◆ **Ziel der Aufgabe**:
Beantworten Sie anhand des Textes über Henry Wuga die folgenden Fragen:
(a) Welches Alter erreichte Henry Wuga?
(b) Wie heißen seine Töchter?
(c) In welchem Jahr und in welcher Stadt kam er zur Welt?

◆ **Textauszug**:
^^^^^^^^
Der schottische Holocaustüberlebende Henry Wuga ist am Wochenende verstorben. Dies bestätigte der Holocaust Memorial Day Trust.
Olivia Marks-Woldman, die Chefin der Organisation, erklärte, Wuga, der 100 Jahre alt wurde, habe einen Großteil seines Lebens damit verbracht, Menschen über die Gräueltaten der Nazis aufzuklären. Aufgrund der traurigen Nachricht sei sie untröstlich.
»Henry war ein Gentleman: charmant, elegant und vor allem eine Kraft für das Gute«, schrieb sie auf X (ehemals Twitter). »Die Arbeit, die er und seine verstorbene Frau Ingrid leisteten, indem sie ihre Erlebnisberichte weitergaben, hatte einen enormen Einfluss auf Tausende von Menschen in ganz Schottland.«
»Normal und glücklich«
Wugas Töchtern Hilary und Gillian sowie seiner gesamten Familie sprach sie ihr »tiefstes Mitgefühl« aus.
Im Jahr 1924 wurde Henry Wuga in Nürnberg geboren. Seine Kindheit sei zunächst »normal und glücklich« verlaufen, erzählte er viele Male. Die Eltern Karl und Lore nahmen ihn an Wochenenden mit aufs Land. Zunächst fühlte er sich auch in der Schule wohl.
^^^^^^^^
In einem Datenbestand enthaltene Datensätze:
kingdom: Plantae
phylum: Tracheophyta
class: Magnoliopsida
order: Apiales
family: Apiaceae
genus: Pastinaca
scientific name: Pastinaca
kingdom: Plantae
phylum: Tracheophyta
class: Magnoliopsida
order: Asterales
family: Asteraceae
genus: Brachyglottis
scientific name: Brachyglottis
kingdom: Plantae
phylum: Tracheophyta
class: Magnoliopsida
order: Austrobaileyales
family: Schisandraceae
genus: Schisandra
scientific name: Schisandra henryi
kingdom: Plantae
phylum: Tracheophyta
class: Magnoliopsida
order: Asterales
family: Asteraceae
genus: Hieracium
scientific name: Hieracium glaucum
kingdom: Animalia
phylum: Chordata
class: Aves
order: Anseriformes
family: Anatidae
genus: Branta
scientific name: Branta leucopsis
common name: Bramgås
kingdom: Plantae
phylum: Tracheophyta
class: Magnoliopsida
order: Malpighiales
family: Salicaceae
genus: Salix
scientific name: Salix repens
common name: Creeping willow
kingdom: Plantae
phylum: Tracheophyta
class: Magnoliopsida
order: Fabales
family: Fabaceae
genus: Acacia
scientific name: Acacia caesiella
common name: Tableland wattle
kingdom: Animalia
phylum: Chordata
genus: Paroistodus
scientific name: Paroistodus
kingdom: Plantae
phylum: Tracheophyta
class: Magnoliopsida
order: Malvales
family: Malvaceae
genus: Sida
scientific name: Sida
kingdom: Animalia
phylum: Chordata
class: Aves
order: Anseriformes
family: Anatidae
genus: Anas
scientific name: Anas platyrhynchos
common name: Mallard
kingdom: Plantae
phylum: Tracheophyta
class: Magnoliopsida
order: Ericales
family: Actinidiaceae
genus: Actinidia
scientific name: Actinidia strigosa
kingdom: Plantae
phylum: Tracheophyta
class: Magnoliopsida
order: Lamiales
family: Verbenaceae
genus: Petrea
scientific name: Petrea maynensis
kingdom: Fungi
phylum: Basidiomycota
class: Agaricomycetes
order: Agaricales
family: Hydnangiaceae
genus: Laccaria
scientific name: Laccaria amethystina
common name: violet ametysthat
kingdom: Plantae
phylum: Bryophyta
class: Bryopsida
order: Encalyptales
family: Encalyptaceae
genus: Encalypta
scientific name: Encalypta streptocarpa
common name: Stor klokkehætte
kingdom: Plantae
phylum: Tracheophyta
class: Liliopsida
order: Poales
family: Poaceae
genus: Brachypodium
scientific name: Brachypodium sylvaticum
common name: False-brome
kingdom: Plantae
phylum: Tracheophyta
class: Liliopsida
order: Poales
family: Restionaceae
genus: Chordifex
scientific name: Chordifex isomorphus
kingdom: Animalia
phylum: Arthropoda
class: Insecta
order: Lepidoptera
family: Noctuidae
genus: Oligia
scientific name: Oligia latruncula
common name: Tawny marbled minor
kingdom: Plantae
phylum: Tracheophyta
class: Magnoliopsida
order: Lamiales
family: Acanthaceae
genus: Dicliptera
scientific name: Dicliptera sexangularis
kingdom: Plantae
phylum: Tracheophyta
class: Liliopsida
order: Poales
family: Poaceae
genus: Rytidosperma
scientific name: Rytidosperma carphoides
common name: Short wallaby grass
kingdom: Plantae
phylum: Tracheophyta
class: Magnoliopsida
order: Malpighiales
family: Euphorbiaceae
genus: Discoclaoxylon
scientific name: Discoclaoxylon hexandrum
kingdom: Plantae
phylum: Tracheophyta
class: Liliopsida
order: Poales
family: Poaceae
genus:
^^^^^^^^
◆ **Lösung der Aufgabe**:
(a) Er wurde 100 Jahre alt.
(b) Hilary und Gillian.
(c) 1924 in Nürnberg.